> _Task objective_: Among the lines below, restate word for word only those from the line with "Gasbichler, Neubauer, Sperber, Thiemann" through the line with "The judgment, ⊢<sub>σ</sub>", with both end lines kept.

BEGIN Records supplied

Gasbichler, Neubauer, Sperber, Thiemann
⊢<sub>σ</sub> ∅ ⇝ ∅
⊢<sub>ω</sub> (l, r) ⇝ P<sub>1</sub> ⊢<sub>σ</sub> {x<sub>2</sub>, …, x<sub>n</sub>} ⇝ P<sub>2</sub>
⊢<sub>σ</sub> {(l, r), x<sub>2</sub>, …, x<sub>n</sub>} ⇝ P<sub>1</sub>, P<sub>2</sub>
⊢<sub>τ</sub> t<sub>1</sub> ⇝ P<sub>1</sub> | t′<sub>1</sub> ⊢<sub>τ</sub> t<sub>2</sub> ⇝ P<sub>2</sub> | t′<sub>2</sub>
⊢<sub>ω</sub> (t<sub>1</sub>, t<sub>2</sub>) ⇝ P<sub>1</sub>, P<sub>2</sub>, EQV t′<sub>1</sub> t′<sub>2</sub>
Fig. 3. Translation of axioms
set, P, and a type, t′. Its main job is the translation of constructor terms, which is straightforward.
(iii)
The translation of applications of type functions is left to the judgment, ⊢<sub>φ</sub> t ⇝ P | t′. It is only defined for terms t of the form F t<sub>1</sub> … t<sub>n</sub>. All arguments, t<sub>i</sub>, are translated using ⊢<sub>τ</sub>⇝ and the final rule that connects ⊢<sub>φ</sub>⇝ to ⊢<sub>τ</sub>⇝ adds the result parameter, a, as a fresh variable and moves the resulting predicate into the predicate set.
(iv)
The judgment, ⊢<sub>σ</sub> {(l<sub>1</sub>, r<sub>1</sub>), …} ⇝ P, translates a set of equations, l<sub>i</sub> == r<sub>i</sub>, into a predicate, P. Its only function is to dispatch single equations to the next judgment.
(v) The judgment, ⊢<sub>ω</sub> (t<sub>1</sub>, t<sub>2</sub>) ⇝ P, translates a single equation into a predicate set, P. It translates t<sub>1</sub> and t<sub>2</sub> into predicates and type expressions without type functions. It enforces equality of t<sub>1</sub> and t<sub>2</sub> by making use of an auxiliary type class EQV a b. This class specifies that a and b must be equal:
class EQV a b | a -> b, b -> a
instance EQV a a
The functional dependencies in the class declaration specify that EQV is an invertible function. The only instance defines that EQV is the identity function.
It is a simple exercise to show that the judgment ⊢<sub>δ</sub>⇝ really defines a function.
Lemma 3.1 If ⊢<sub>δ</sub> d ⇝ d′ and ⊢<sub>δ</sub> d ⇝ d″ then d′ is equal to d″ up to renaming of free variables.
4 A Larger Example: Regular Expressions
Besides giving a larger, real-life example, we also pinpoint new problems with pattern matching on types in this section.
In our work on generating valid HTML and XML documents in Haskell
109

END Records supplied
BEGIN Records supplied

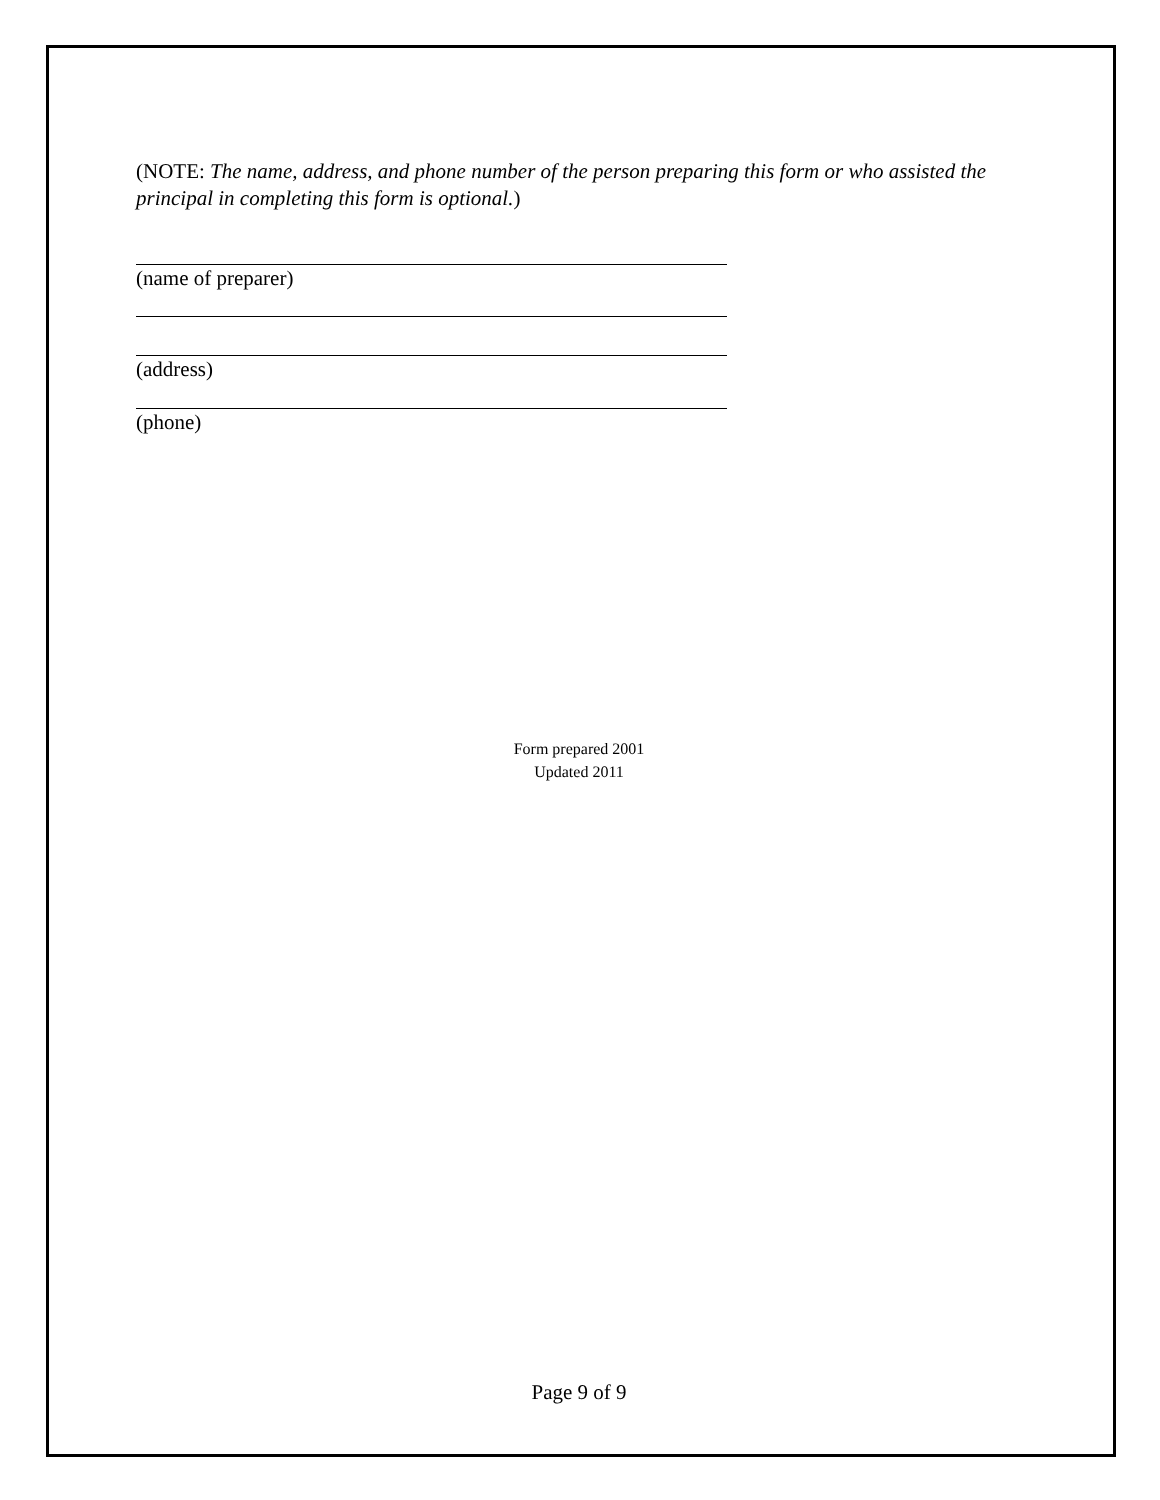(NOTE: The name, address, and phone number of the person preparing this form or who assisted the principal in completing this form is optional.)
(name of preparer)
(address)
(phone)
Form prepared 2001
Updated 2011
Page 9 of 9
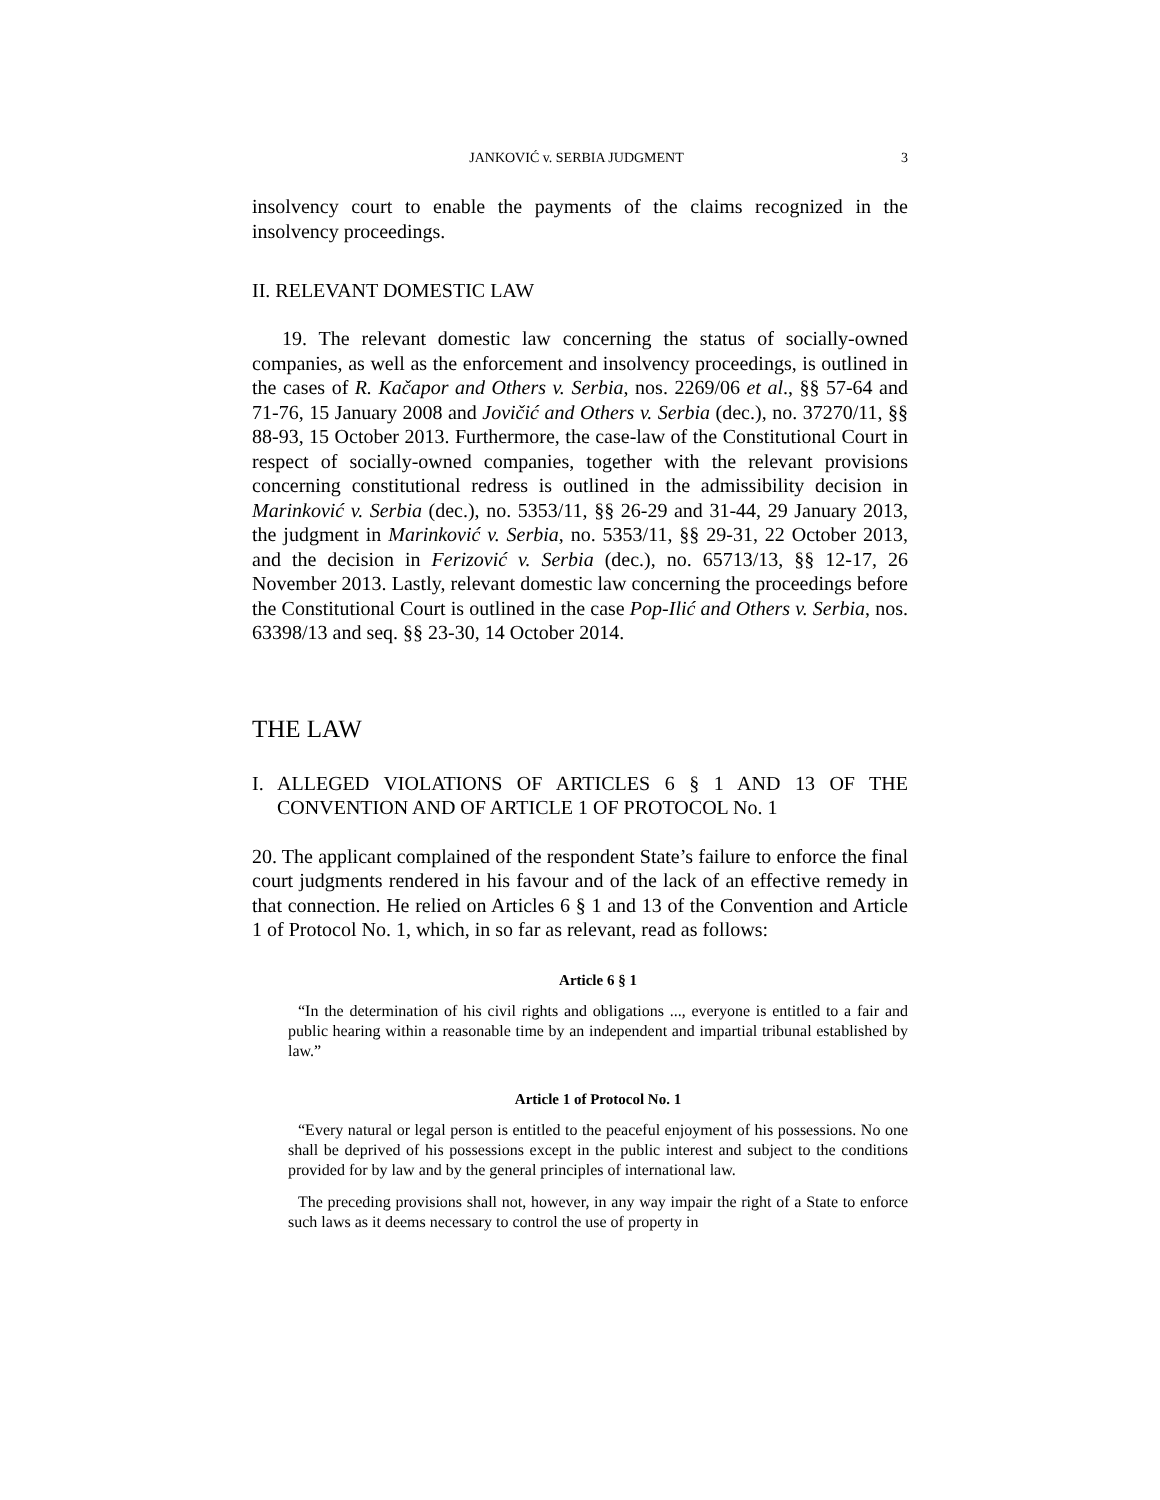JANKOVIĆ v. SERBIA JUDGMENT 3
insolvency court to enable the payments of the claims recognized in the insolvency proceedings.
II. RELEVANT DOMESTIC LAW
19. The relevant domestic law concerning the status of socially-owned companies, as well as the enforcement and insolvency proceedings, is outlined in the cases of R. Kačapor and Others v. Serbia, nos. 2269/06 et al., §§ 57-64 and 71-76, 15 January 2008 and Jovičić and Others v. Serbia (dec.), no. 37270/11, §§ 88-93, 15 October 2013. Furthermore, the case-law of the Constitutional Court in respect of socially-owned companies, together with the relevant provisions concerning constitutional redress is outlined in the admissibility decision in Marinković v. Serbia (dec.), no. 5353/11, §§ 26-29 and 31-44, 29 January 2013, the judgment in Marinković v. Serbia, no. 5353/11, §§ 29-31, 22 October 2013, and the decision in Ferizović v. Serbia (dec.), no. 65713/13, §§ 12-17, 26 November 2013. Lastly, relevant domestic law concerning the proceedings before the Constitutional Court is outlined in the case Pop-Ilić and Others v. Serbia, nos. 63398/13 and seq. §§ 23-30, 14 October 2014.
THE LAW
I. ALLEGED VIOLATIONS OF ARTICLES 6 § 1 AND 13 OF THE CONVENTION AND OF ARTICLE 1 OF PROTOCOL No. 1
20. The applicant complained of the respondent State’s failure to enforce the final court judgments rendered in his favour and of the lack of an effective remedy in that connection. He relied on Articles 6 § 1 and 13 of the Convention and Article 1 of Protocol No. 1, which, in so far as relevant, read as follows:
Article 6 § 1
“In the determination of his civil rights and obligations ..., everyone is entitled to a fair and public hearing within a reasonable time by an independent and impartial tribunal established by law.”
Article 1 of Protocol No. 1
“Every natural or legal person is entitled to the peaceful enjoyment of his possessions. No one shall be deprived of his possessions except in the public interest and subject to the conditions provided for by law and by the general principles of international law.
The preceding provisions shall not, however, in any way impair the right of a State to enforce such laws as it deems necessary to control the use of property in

END Records supplied

> _Answer for this exercise_:
Gasbichler, Neubauer, Sperber, Thiemann
⊢<sub>σ</sub> ∅ ⇝ ∅
⊢<sub>ω</sub> (l, r) ⇝ P<sub>1</sub> ⊢<sub>σ</sub> {x<sub>2</sub>, …, x<sub>n</sub>} ⇝ P<sub>2</sub>
⊢<sub>σ</sub> {(l, r), x<sub>2</sub>, …, x<sub>n</sub>} ⇝ P<sub>1</sub>, P<sub>2</sub>
⊢<sub>τ</sub> t<sub>1</sub> ⇝ P<sub>1</sub> | t′<sub>1</sub> ⊢<sub>τ</sub> t<sub>2</sub> ⇝ P<sub>2</sub> | t′<sub>2</sub>
⊢<sub>ω</sub> (t<sub>1</sub>, t<sub>2</sub>) ⇝ P<sub>1</sub>, P<sub>2</sub>, EQV t′<sub>1</sub> t′<sub>2</sub>
Fig. 3. Translation of axioms
set, P, and a type, t′. Its main job is the translation of constructor terms, which is straightforward.
(iii)
The translation of applications of type functions is left to the judgment, ⊢<sub>φ</sub> t ⇝ P | t′. It is only defined for terms t of the form F t<sub>1</sub> … t<sub>n</sub>. All arguments, t<sub>i</sub>, are translated using ⊢<sub>τ</sub>⇝ and the final rule that connects ⊢<sub>φ</sub>⇝ to ⊢<sub>τ</sub>⇝ adds the result parameter, a, as a fresh variable and moves the resulting predicate into the predicate set.
(iv)
The judgment, ⊢<sub>σ</sub> {(l<sub>1</sub>, r<sub>1</sub>), …} ⇝ P, translates a set of equations, l<sub>i</sub> == r<sub>i</sub>, into a predicate, P. Its only function is to dispatch single equations to the next judgment.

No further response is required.